When the one immune cell, called a B-lymphocyte reduces its production of antibody due to the elevated adrenal estrogen, the mucous membrane antibody referred to as IgA is below 58 mg/dL; malabsorption will occur, especially with steroids.

This is why injections of a steroid are suggested, in order to supply an active cortisol replacement, which will fund the negative feedback mechanism to the hypothalamic-pituitary axis, reduce the adrenal estrogen and allow the B-lymphocyte to produce increased amounts of IgA, which then will allow for absorption of oral steroids.

Injections of Depomedrol will last 12 to 14 days. Injections of Vetalog, Kenalog or Triamcinolone will last for 7 days.

When the IgA has reached 58 or higher, an oral, daily steroid can be used. Medrol or its generic Methylprednisolone seem to have worked the best for me.

Daily Prednisolone may also be used, but I do not advise using Prednisone because it must be converted in the liver to Prednisolone.

Since there is fear that a steroid may cause liver damage, it might be best to avoid using Prednisone.

It is interesting thinking about a thyroid supplement. Often only a T4 value is asked for with a standard blood test. There seems to be no recognition that an elevated T4 is only a storage thyroid hormone. T3 is the active thyroid hormone.

Also it is not recognized that it takes active cortisol to transfer T4 into T3, so the next time you have a general blood test done on your canine, ask that a T3 and T4 are

ALWAYS measured.

The following are the typical results to expect, if your canine has SARDS, autoimmunity or cancer:

  • A deficient cortisol. However, please remember the cortisol value can be normal or elevated, but if the adrenal estrogen is elevated, it will determine that the cortisol is either bound or defective.
  • An elevated total estrogen
  • The T3 and T4 are usually deficient, unless there is a cortisol, estrogen imbalance.
  • All the immunoglobulin’s (antibodies) will be deficient and depending on how far below 58 mg/dL the IgA is, will determine how many injections of steroids will be needed to reach 58 mg/dL

The following are the normal test values:

  • Cortisol = 1 to 2.5 ug/dL
  • Total estrogen, Male = 24.5 to 25 pg/ml  Female = 34.5 to 35 pg/dL
  • T3 = 100 to 200 ng/dL
  • T4 = 2.0 to 4.5 ng/dL
  • IgA = 70 to 170 ng/dL
  • IgM = 100 to 200 ng/dl
  • IgG = 1000 to 2000 ng/dL

At the time of the last injection another endocrine immune blood panel should be performed, to make sure the IgA has reached 58 mg/dL.
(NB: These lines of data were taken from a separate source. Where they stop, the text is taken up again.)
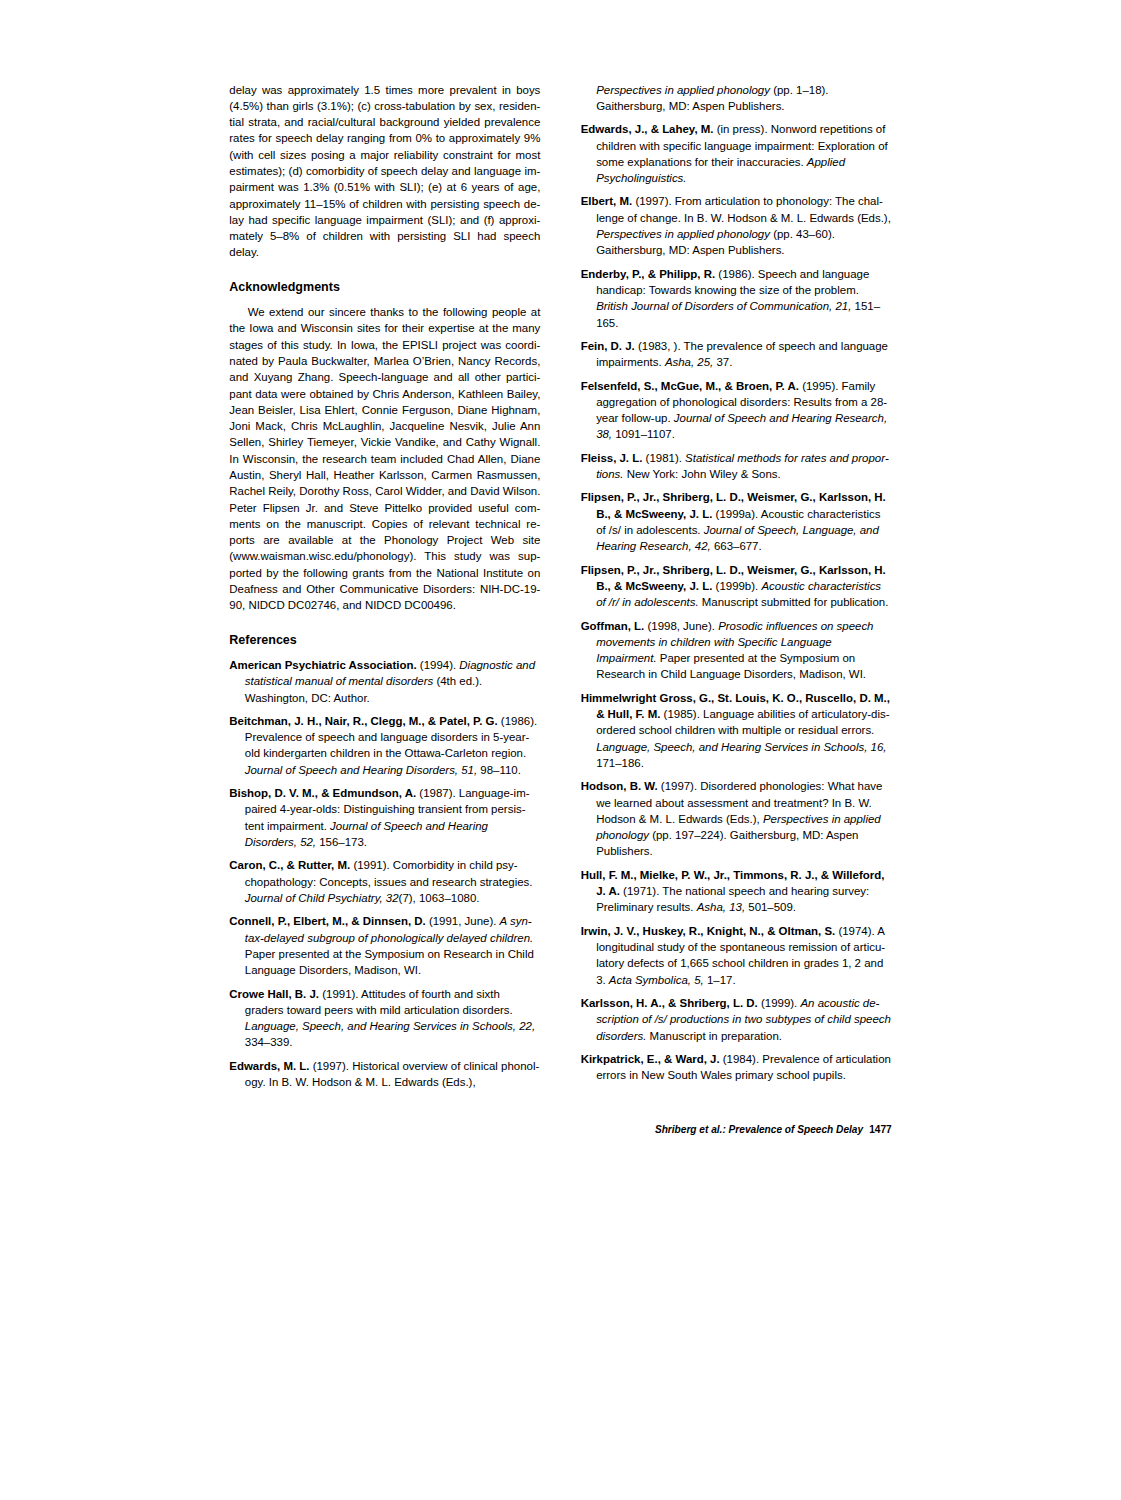delay was approximately 1.5 times more prevalent in boys (4.5%) than girls (3.1%); (c) cross-tabulation by sex, residential strata, and racial/cultural background yielded prevalence rates for speech delay ranging from 0% to approximately 9% (with cell sizes posing a major reliability constraint for most estimates); (d) comorbidity of speech delay and language impairment was 1.3% (0.51% with SLI); (e) at 6 years of age, approximately 11–15% of children with persisting speech delay had specific language impairment (SLI); and (f) approximately 5–8% of children with persisting SLI had speech delay.
Acknowledgments
We extend our sincere thanks to the following people at the Iowa and Wisconsin sites for their expertise at the many stages of this study. In Iowa, the EPISLI project was coordinated by Paula Buckwalter, Marlea O’Brien, Nancy Records, and Xuyang Zhang. Speech-language and all other participant data were obtained by Chris Anderson, Kathleen Bailey, Jean Beisler, Lisa Ehlert, Connie Ferguson, Diane Highnam, Joni Mack, Chris McLaughlin, Jacqueline Nesvik, Julie Ann Sellen, Shirley Tiemeyer, Vickie Vandike, and Cathy Wignall. In Wisconsin, the research team included Chad Allen, Diane Austin, Sheryl Hall, Heather Karlsson, Carmen Rasmussen, Rachel Reily, Dorothy Ross, Carol Widder, and David Wilson. Peter Flipsen Jr. and Steve Pittelko provided useful comments on the manuscript. Copies of relevant technical reports are available at the Phonology Project Web site (www.waisman.wisc.edu/phonology). This study was supported by the following grants from the National Institute on Deafness and Other Communicative Disorders: NIH-DC-19-90, NIDCD DC02746, and NIDCD DC00496.
References
American Psychiatric Association. (1994). Diagnostic and statistical manual of mental disorders (4th ed.). Washington, DC: Author.
Beitchman, J. H., Nair, R., Clegg, M., & Patel, P. G. (1986). Prevalence of speech and language disorders in 5-year-old kindergarten children in the Ottawa-Carleton region. Journal of Speech and Hearing Disorders, 51, 98–110.
Bishop, D. V. M., & Edmundson, A. (1987). Language-impaired 4-year-olds: Distinguishing transient from persistent impairment. Journal of Speech and Hearing Disorders, 52, 156–173.
Caron, C., & Rutter, M. (1991). Comorbidity in child psychopathology: Concepts, issues and research strategies. Journal of Child Psychiatry, 32(7), 1063–1080.
Connell, P., Elbert, M., & Dinnsen, D. (1991, June). A syntax-delayed subgroup of phonologically delayed children. Paper presented at the Symposium on Research in Child Language Disorders, Madison, WI.
Crowe Hall, B. J. (1991). Attitudes of fourth and sixth graders toward peers with mild articulation disorders. Language, Speech, and Hearing Services in Schools, 22, 334–339.
Edwards, M. L. (1997). Historical overview of clinical phonology. In B. W. Hodson & M. L. Edwards (Eds.), Perspectives in applied phonology (pp. 1–18). Gaithersburg, MD: Aspen Publishers.
Edwards, J., & Lahey, M. (in press). Nonword repetitions of children with specific language impairment: Exploration of some explanations for their inaccuracies. Applied Psycholinguistics.
Elbert, M. (1997). From articulation to phonology: The challenge of change. In B. W. Hodson & M. L. Edwards (Eds.), Perspectives in applied phonology (pp. 43–60). Gaithersburg, MD: Aspen Publishers.
Enderby, P., & Philipp, R. (1986). Speech and language handicap: Towards knowing the size of the problem. British Journal of Disorders of Communication, 21, 151–165.
Fein, D. J. (1983, ). The prevalence of speech and language impairments. Asha, 25, 37.
Felsenfeld, S., McGue, M., & Broen, P. A. (1995). Family aggregation of phonological disorders: Results from a 28-year follow-up. Journal of Speech and Hearing Research, 38, 1091–1107.
Fleiss, J. L. (1981). Statistical methods for rates and proportions. New York: John Wiley & Sons.
Flipsen, P., Jr., Shriberg, L. D., Weismer, G., Karlsson, H. B., & McSweeny, J. L. (1999a). Acoustic characteristics of /s/ in adolescents. Journal of Speech, Language, and Hearing Research, 42, 663–677.
Flipsen, P., Jr., Shriberg, L. D., Weismer, G., Karlsson, H. B., & McSweeny, J. L. (1999b). Acoustic characteristics of /r/ in adolescents. Manuscript submitted for publication.
Goffman, L. (1998, June). Prosodic influences on speech movements in children with Specific Language Impairment. Paper presented at the Symposium on Research in Child Language Disorders, Madison, WI.
Himmelwright Gross, G., St. Louis, K. O., Ruscello, D. M., & Hull, F. M. (1985). Language abilities of articulatory-disordered school children with multiple or residual errors. Language, Speech, and Hearing Services in Schools, 16, 171–186.
Hodson, B. W. (1997). Disordered phonologies: What have we learned about assessment and treatment? In B. W. Hodson & M. L. Edwards (Eds.), Perspectives in applied phonology (pp. 197–224). Gaithersburg, MD: Aspen Publishers.
Hull, F. M., Mielke, P. W., Jr., Timmons, R. J., & Willeford, J. A. (1971). The national speech and hearing survey: Preliminary results. Asha, 13, 501–509.
Irwin, J. V., Huskey, R., Knight, N., & Oltman, S. (1974). A longitudinal study of the spontaneous remission of articulatory defects of 1,665 school children in grades 1, 2 and 3. Acta Symbolica, 5, 1–17.
Karlsson, H. A., & Shriberg, L. D. (1999). An acoustic description of /s/ productions in two subtypes of child speech disorders. Manuscript in preparation.
Kirkpatrick, E., & Ward, J. (1984). Prevalence of articulation errors in New South Wales primary school pupils.
Shriberg et al.: Prevalence of Speech Delay 1477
If it has reached 58 mg/dL, an oral steroid can be started 10 days after the last injection. Normally after two weeks of taking oral steroids, a final endocrine immune panel can be done to determine if any further hormonal modifications, need to be done.

At this point in time the only veterinary laboratory performing my endocrine immune tests, including total estrogen, is National Veterinary Diagnostic Laboratories

The owner of the laboratory has been working with me for several years doing these endocrine immune tests.

He has also completed well over 29,000 of these blood tests in canines, felines and equines. If you are interested, he can be e-mailed at

NOTE: I have been involved with MD’s doing my endocrine immune blood test in 2,000 human patients with autoimmune diseases and cancer.

Hopefully my thoughts will be of value for you and your SARDS canine.